If children are to develop as competent, fluent readers it is essential that they have secure understanding of letters and sounds. Phonic skills are essential to developing competent and assertive readers. At Froxfield, the DfE recommended Letters and Sounds programme forms the basis of our phonics teaching. From Reception, children will learn all the 44 sounds and their corresponding graphemes. They will be explicitly taught the skill of oral blending, which is vital for the initial stages of early reading. Children will rapidly progress to blending sounds together to help them read CVC words and will continue to learn digraph and trigraph sounds throughout Early Years and Key Stage 1. As children become confident at blending sounds, they are taught the skill of blending sounds mentally and at speed. This consistent and rigorous approach will provide our children with the foundations to become enthused readers with a passion for storytelling, literature and vocabulary.
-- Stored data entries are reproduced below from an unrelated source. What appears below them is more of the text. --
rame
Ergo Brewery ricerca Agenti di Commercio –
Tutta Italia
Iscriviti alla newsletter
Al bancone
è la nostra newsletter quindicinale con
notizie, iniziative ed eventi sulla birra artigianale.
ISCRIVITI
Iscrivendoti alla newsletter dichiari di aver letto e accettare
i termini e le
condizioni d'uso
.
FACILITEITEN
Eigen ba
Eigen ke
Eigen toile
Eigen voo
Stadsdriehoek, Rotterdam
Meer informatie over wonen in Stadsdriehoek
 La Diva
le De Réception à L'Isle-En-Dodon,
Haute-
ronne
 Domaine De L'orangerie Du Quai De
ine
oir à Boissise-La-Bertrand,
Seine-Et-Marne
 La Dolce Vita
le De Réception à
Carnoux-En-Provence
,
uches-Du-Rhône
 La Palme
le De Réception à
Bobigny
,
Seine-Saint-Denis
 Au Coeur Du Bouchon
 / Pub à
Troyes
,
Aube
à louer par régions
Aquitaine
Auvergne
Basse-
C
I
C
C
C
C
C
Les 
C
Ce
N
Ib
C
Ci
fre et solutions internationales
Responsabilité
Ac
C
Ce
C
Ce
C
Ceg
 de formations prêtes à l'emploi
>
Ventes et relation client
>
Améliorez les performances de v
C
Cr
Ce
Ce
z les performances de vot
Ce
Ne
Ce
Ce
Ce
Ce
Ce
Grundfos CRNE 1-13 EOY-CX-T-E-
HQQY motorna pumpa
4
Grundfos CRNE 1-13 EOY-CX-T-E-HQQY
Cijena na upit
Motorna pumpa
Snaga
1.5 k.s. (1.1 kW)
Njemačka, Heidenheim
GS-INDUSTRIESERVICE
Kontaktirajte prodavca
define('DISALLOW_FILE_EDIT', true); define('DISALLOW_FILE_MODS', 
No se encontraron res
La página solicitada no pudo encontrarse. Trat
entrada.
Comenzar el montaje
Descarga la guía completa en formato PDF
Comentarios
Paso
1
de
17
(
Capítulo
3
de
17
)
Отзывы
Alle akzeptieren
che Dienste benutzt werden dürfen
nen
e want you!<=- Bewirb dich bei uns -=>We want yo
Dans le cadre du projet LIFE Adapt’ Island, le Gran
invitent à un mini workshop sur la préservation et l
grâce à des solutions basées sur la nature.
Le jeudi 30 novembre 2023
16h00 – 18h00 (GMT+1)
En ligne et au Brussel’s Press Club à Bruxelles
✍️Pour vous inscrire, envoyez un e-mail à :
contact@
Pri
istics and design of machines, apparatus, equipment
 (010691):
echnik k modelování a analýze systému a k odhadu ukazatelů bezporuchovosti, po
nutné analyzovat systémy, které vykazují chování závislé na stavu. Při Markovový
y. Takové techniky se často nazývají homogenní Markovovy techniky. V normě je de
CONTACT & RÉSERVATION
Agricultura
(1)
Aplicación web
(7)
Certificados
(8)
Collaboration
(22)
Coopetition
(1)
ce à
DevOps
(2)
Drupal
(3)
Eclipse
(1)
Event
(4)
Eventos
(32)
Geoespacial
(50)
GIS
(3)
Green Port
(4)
We aim to foster a lifelong love of reading by exposing our children to high quality fiction and non-fiction texts across the curriculum. We believe reading opens up a new world for children and gives them the opportunity to explore new ideas, visit new places, meet new characters and develop a better understanding of other cultures. Through building up the children’s vocabulary it gives them the word power they need to become successful speakers and writers as well as confident readers. Reading is a key life skill and we strive to embed a reading culture, providing opportunities for children to read both independently, in groups and aloud. We also encourage children to respond to what they have read through their reading journal. Reading is implicitly interwoven into our English curriculum through the use of high-quality texts, exposing our children to a range of genres and authors.
Competent writers must have the necessary secretarial skills as well as the vocabulary, understanding of language and experience around which to experiment with the written word. Writing is taught through the use of quality text drivers, which create a purpose for writing and the skills of spelling, handwriting and grammar and punctuation are taught discretely and children then apply their skills through motivating and creative writing tasks covering a wide range of genres. Writing tasks are generally linked to cross curricular topics and texts to ensure pupils can apply their skills in a range of contexts.
Handwriting is taught from Reception using a pre-cursive style, and children begin joining letters from Year 1. Pupils have regular opportunities to practise handwriting skills throughout the week to develop a clear, fluent style.